We will go through the details of these different functions through the rest of the lesson.
Data Types in OpenRefine
Text
Any data can be classified as text. Like in a spreadsheet, text will be stored exactly as it was it was entered. Text facets will look for exact matches, taking extra spaces and case into account, and give you a list with a count of each value.
Text appears in the table in black and is left-justified.
Number
Numbers can be any numeric value and can include decimal places. If you try and classify a value that is not a number as a number you will get an error. You can perform mathematical calculations on numbers. They can be turned into text in a script by using toString().
Numbers appear in green and are right-justified.
Date
Dates are formatted in yyyy-mm-ddThh:mm:ss format.

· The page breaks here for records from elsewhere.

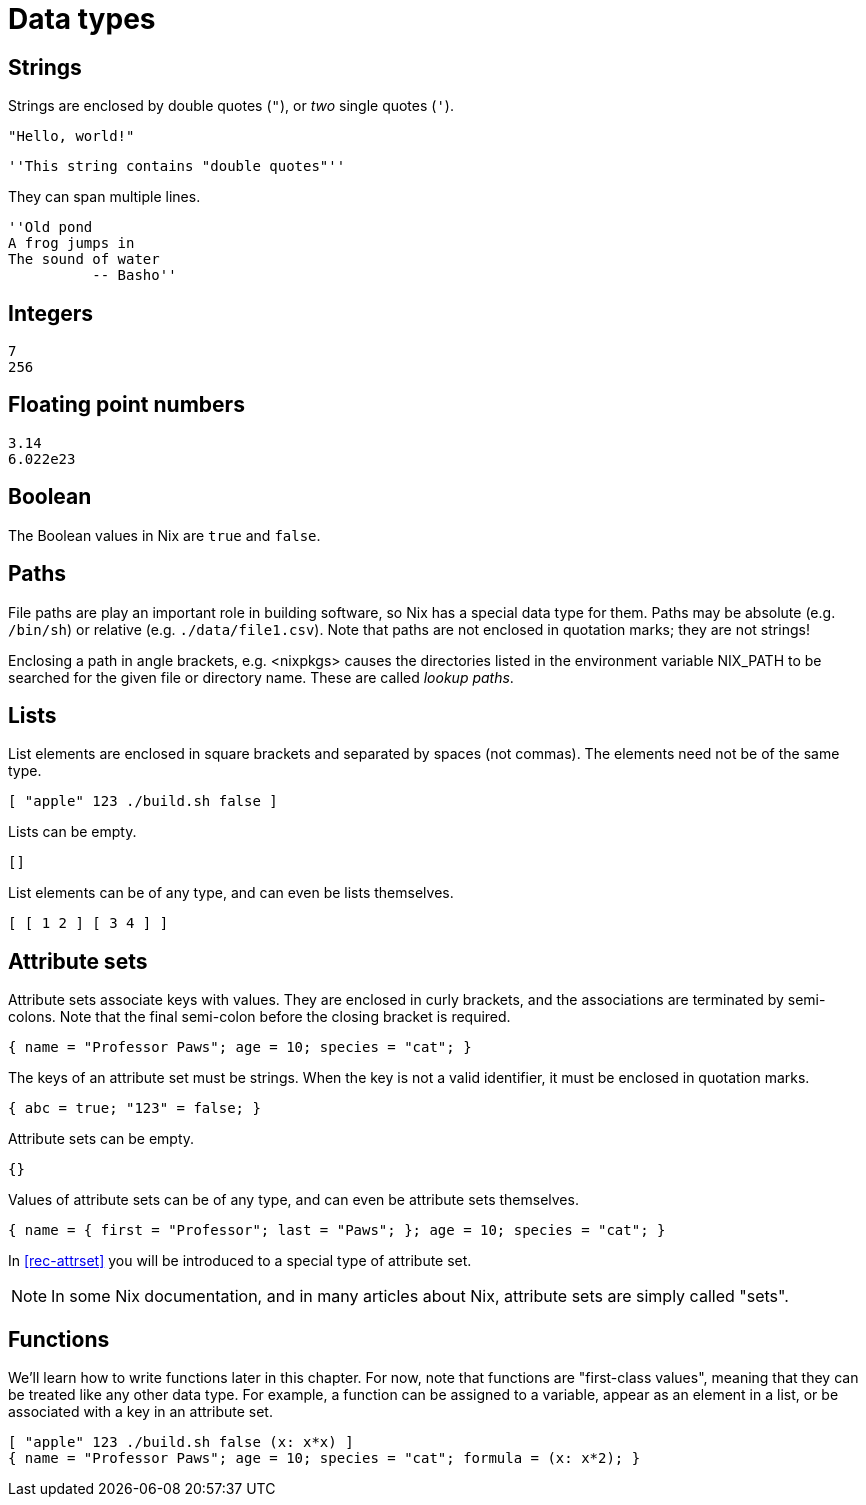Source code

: = Data types

[#type-string]
== Strings

Strings are enclosed by double quotes (`"`), or _two_ single quotes (`'`).

    "Hello, world!"

    ''This string contains "double quotes"''

They can span multiple lines.

    ''Old pond
    A frog jumps in
    The sound of water
              -- Basho''

[#type-integer]
== Integers

    7
    256

[#type-float]
== Floating point numbers

    3.14
    6.022e23

[#type-boolean]
== Boolean

The Boolean values in Nix are `true` and `false`.

[#type-path]
== Paths

File paths are play an important role in building software, so Nix has a special data type for them.
Paths may be absolute (e.g. `/bin/sh`) or relative (e.g. `./data/file1.csv`).
Note that paths are not enclosed in quotation marks; they are not strings!

Enclosing a path in angle brackets, e.g. <nixpkgs> causes the directories
listed in the environment variable NIX_PATH to be searched for the given
file or directory name.
These are called _lookup paths_.

[#type-list]
== Lists

List elements are enclosed in square brackets and separated by spaces (not commas).
The elements need not be of the same type.

    [ "apple" 123 ./build.sh false ]

Lists can be empty.

    []

List elements can be of any type, and can even be lists themselves.

    [ [ 1 2 ] [ 3 4 ] ]

[#type-set]
== Attribute sets

Attribute sets associate keys with values.
They are enclosed in curly brackets, and the associations are terminated by semi-colons.
Note that the final semi-colon before the closing bracket is required.

    { name = "Professor Paws"; age = 10; species = "cat"; }

The keys of an attribute set must be strings.
When the key is not a valid identifier, it must be enclosed in quotation marks.

    { abc = true; "123" = false; }

Attribute sets can be empty.

    {}

Values of attribute sets can be of any type, and can even be attribute sets themselves.

    { name = { first = "Professor"; last = "Paws"; }; age = 10; species = "cat"; }

In <<#rec-attrset>> you will be introduced to a special type of attribute set.

[NOTE]
====
In some Nix documentation, and in many articles about Nix,
attribute sets are simply called "sets".
====

[#type-lambda]
== Functions

We'll learn how to write functions later in this chapter.
For now, note that functions are "first-class values",
meaning that they can be treated like any other data type.
For example, a function can be assigned to a variable, appear as an element in a list,
or be associated with a key in an attribute set.

    [ "apple" 123 ./build.sh false (x: x*x) ]
    { name = "Professor Paws"; age = 10; species = "cat"; formula = (x: x*2); }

If no time was given it will default to midnight.
Dates are in green and are right-justified.
Boolean
Boolean values are either true or false. You will often see these if you have created a facet that separates values on whether or not they have a particular characteristic or if you perform a transform that is expressed as true or false.
Key Points
OpenRefine can import a variety of file types.
OpenRefine can be used to explore data using filters.
Clustering in OpenRefine can help to identify different values that might mean the same thing.
OpenRefine can transform the values of a column.